The county isn’t the only entity responsible for funding the task force. But the federal program that has contributed much of the group’s bottom line over the past several years is under fire and the revenue stream may dry up for similar law enforcement agencies across the country.

Earlier this month, U.S. Attorney General Eric Holder announced a plan to drastically scale back a federal money-sharing program that distributed cash taken from suspected criminals. Holder’s decision came after The Washington Post launched an investigation last year questioning the methods by which officers seized the money that was then shared with law enforcement agencies nationwide.

The reports show the task force’s expenses have grown considerably in the past several years. The group spent more than $30,000 on money to buy drugs for confidential informants, for example, in 2013. That same year an OxyContin bust garnered national recognition for the task force.

Knezovich said grant funding is being trimmed at all levels of government, including the state.

“Everybody at the elected level, at the policy level, is saying, ‘Drugs are not a big issue anymore,’ until you get that phone call from the neighborhood asking what about that drug house down the street,” Knezovich said.

Commissioner Al French said he agrees with Knezovich on the need to continue the task force.
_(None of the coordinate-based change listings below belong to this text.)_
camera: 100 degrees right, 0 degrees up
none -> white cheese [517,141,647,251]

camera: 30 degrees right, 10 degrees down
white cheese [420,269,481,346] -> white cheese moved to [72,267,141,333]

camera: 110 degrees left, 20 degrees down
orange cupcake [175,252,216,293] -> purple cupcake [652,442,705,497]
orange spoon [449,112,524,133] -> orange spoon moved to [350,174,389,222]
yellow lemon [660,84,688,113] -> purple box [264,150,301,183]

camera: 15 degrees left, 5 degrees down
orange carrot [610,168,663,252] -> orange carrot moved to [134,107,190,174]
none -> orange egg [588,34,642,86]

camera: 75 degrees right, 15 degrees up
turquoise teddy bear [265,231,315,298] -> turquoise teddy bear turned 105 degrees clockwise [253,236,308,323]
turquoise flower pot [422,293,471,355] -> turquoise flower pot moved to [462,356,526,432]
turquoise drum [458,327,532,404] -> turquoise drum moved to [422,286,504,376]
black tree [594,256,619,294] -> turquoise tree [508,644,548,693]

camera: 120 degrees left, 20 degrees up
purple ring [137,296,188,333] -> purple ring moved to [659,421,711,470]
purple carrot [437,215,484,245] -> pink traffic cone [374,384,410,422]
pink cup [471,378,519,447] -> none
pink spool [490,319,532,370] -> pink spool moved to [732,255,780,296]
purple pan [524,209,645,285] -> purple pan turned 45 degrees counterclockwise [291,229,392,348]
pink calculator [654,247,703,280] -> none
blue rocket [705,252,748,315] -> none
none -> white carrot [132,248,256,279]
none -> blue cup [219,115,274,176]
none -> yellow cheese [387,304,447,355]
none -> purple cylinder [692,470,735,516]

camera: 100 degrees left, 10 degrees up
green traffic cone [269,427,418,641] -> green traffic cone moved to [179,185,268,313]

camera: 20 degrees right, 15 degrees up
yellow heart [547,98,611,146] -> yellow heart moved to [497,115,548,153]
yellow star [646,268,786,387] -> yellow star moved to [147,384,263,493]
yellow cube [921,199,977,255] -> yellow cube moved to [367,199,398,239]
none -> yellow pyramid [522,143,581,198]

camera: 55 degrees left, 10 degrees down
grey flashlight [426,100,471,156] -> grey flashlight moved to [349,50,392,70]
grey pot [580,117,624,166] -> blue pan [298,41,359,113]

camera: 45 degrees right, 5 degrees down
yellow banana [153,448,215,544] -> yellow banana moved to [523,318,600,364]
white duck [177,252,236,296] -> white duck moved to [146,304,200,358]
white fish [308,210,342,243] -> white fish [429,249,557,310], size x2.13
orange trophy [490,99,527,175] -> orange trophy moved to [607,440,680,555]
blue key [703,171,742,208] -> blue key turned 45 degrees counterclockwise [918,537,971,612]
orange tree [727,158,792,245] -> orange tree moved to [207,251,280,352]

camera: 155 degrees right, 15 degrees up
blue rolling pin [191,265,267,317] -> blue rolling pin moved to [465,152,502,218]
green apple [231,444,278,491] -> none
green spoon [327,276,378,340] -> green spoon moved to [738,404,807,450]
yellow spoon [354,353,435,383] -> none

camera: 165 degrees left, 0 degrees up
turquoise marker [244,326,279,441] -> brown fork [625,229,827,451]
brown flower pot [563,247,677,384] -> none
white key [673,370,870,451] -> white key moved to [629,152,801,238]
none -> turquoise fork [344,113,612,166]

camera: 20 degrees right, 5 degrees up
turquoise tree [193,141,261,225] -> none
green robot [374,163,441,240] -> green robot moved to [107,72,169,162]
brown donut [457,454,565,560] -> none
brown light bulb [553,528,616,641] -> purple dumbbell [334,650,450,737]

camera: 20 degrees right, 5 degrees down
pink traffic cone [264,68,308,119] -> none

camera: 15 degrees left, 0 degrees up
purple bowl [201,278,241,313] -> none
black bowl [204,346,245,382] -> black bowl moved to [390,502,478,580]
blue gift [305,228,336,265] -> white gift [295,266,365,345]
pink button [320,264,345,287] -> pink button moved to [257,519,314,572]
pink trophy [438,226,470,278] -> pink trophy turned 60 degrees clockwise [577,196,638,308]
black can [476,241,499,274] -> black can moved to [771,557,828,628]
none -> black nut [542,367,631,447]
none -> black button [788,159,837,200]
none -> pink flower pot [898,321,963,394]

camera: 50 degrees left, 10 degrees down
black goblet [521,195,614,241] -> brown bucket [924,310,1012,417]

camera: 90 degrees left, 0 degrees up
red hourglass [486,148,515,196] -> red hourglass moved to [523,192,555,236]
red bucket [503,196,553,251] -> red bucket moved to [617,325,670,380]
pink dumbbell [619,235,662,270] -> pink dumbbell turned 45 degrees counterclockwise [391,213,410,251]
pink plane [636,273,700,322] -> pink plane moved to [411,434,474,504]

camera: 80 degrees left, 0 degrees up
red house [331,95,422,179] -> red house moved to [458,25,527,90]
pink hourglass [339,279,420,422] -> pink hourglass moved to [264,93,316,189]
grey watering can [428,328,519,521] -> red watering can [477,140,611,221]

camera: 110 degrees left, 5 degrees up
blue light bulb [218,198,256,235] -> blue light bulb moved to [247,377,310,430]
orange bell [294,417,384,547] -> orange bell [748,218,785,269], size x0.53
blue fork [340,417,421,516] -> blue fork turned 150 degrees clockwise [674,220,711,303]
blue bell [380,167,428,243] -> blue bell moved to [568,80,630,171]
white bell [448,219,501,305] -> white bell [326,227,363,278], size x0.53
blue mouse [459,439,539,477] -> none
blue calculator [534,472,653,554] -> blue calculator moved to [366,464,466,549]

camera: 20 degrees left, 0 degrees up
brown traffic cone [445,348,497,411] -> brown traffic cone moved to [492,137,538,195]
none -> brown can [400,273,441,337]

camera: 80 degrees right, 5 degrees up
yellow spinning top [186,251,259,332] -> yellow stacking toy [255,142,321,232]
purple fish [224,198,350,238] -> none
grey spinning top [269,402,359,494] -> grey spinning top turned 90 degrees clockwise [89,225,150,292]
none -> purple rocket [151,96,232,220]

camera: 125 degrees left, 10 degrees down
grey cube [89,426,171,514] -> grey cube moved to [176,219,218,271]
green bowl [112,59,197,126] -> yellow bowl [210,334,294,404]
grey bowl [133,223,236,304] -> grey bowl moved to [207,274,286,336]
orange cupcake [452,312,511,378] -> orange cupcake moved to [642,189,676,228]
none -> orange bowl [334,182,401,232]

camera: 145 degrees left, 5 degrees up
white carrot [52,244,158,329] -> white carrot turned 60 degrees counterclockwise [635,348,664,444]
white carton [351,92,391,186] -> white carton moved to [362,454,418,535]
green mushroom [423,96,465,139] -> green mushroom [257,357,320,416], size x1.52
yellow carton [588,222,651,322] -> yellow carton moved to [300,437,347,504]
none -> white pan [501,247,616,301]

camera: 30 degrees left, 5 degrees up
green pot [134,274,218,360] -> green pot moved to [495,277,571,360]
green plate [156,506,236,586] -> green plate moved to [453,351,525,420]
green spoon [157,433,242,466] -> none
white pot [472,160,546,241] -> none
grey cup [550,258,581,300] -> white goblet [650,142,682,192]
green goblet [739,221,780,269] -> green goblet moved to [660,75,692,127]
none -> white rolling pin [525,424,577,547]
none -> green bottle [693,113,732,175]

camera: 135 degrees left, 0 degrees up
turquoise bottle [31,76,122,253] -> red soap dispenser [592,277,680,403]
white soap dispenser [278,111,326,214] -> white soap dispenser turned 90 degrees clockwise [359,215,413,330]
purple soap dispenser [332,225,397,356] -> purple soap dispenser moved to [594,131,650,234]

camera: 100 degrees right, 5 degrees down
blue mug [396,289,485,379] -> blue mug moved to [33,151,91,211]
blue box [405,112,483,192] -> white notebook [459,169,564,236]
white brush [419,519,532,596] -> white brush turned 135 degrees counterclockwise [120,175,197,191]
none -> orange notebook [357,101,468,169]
“What that will look like, I think that’s something we’re still working on,” French said.

O’Quinn signaled that it may be difficult if the Sheriff’s Office leans on the county’s general fund for the bulk of the money to make up the task force’s budget shortfall. County commissioners will also have to navigate around a binding arbitration decision later this year that could award millions of dollars in back pay to deputies who have worked without a contract for several years.

“Money’s not growing on trees here,” she said.